Bibidh Subedi, BCCCP, PharmD
Critical Care Clinical Pharmacist
Florida Hospital Orlando
Orlando, Florida
Disclosure information not submitted.
Laila Najia, PharmD
Cardiology Pharmacy Specialist
AdventHealth Orlando, United States
Disclosure information not submitted.
Eric Pyles, BCCCP, PharmD
Critical Care Pharmacy Specialist
Florida Hospital Orlando, United States
Disclosure information not submitted.
Arnaldo Lopez Ruiz, MD
Critical Care Intensivist
Advent Health
Orlando, Florida, United States
Disclosure information not submitted.
Title: Anti-staphylococcal efficacy of cefepime, piperacillin-tazobactam, and meropenem
Introduction: There is a paucity of literature evaluating de-escalation techniques in patients with polymicrobial infections with one offending organism being methicillin-sensitive Staphylococcus aureus (MSSA) and treated with monotherapy β-lactam agent. The purpose of this study is to determine treatment outcomes in patients with polymicrobial infections diagnosed with MSSA bacteremia or pneumonia who were treated with monotherapy cefepime (FEP), piperacillin-tazobactam (TZP), or meropenem (MEM).

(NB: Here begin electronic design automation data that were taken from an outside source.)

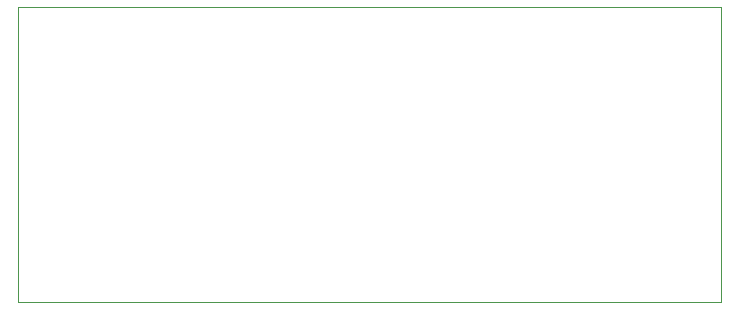
<source format=gbr>
%TF.GenerationSoftware,KiCad,Pcbnew,(5.1.6)-1*%
%TF.CreationDate,2025-01-26T05:21:37-05:00*%
%TF.ProjectId,test,74657374-2e6b-4696-9361-645f70636258,rev?*%
%TF.SameCoordinates,PX88601c0PY5f5e100*%
%TF.FileFunction,Profile,NP*%
%FSLAX46Y46*%
G04 Gerber Fmt 4.6, Leading zero omitted, Abs format (unit mm)*
G04 Created by KiCad (PCBNEW (5.1.6)-1) date 2025-01-26 05:21:37*
%MOMM*%
%LPD*%
G01*
G04 APERTURE LIST*
%TA.AperFunction,Profile*%
%ADD10C,0.050000*%
%TD*%
G04 APERTURE END LIST*
D10*
X59500000Y25000000D02*
X0Y25000000D01*
X0Y0D02*
X59500000Y0D01*
X0Y0D02*
X0Y25000000D01*
X59500000Y0D02*
X59500000Y25000000D01*
M02*

</source>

Methods: This was a multi-site, retrospective, observational, three-group comparison study at a 2,247-bed community teaching hospital system in the United States. Patients were included if they were diagnosed with MSSA bacteremia or pneumonia in addition to a confirmed polymicrobial infection and received definitive therapy with FEP, TZP, or MEM. The primary outcome was treatment success. Secondary outcomes included duration of definite therapy, in-hospital mortality, hospital and ICU length of stay (LOS), 30-day readmission rates for a presumed infection, and hospital-acquired Clostridioides difficile infection (HCDI).

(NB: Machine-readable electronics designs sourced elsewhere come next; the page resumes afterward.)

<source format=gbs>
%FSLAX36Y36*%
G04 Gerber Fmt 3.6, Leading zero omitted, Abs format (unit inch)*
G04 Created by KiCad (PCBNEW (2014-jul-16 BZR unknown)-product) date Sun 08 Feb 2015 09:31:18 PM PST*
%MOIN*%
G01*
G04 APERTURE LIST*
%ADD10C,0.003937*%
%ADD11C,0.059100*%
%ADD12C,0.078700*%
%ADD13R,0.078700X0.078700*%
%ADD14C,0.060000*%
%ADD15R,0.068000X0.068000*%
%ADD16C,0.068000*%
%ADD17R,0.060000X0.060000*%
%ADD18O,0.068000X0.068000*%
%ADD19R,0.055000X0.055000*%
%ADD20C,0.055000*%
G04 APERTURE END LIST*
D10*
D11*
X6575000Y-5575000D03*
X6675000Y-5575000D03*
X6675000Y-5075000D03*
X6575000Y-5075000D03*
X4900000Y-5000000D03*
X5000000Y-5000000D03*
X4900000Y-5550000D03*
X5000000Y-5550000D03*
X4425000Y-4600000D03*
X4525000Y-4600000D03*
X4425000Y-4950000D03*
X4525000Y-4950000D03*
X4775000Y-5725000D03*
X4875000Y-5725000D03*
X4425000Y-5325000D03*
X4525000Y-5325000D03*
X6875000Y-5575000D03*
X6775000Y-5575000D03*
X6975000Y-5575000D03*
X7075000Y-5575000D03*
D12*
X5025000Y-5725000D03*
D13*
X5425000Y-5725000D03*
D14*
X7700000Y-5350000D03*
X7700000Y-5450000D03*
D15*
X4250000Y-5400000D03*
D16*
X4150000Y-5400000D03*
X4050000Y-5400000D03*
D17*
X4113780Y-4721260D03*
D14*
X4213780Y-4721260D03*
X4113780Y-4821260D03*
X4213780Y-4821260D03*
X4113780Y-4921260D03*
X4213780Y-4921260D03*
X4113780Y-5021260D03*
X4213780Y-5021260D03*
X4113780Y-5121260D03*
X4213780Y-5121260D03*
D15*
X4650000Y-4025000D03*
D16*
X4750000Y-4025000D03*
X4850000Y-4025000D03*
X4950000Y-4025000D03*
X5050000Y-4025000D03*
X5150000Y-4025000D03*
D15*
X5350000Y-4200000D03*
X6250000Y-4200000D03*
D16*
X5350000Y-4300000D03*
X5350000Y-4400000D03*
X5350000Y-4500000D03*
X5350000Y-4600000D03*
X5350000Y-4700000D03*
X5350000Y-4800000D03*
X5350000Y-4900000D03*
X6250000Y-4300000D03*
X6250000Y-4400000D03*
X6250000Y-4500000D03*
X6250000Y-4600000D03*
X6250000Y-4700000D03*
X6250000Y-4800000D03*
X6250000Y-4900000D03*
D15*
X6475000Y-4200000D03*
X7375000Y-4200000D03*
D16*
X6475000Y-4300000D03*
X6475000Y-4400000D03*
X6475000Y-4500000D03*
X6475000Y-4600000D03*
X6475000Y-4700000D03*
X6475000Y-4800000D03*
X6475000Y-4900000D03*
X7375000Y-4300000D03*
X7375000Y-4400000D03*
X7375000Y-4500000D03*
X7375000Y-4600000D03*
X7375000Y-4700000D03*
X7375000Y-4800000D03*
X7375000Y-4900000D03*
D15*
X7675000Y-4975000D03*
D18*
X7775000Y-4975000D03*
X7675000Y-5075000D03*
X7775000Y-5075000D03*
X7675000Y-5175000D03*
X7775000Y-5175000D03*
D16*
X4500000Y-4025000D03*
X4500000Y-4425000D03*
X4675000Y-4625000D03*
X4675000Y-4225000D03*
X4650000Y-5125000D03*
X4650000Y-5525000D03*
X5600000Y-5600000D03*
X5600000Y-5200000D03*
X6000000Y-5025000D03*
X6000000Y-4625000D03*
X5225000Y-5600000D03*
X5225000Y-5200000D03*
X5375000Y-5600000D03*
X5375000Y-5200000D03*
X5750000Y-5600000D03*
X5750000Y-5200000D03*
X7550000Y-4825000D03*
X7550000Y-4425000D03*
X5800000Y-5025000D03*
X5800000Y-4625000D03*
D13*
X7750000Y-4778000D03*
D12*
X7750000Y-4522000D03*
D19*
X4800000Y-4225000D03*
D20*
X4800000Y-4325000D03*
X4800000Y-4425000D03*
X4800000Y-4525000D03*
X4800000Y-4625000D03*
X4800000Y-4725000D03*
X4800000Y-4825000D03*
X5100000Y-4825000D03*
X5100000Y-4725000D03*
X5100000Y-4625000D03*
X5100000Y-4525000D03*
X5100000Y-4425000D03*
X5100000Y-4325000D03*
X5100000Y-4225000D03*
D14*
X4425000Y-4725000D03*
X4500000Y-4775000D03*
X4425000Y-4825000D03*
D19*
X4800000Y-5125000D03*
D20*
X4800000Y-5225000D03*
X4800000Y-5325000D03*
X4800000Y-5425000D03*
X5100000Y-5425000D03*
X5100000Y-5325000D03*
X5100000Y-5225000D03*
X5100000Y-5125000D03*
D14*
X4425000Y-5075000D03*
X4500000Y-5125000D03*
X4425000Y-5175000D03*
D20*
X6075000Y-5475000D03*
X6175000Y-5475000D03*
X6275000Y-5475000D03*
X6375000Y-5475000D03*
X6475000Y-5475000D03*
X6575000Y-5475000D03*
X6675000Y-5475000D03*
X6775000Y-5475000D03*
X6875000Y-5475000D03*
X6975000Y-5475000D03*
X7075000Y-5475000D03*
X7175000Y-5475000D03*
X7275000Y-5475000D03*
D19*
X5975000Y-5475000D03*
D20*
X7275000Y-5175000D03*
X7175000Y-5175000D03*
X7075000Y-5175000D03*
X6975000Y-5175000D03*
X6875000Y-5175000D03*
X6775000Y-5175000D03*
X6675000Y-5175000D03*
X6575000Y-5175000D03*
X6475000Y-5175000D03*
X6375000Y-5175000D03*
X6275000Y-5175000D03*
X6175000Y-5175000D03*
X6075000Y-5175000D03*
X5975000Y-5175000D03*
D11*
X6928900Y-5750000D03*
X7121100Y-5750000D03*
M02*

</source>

Results: From August 2016 to August 2019, forty-five patients were included. Baseline characteristics were well matched between groups. The primary outcome of treatment success occurred in FEP 50%, TZP 70%, and MEM 50% (p=0.65). There were no observed differences in any of the secondary outcomes: duration of definite therapy (p=0.11), in-hospital mortality (p=0.10), hospital LOS (p=0.75), ICU LOS (p=0.53), 30-day readmission rates (p=0.07), and HCDI (p=0.34).
Conclusions: There was no difference in treatment success between with FEP, TZP, and MEM for polymicrobial infections with one offending organism being MSSA. Due to lack of evidence in this unique polymicrobial infection and observed results of our study, larger randomized studies are warranted.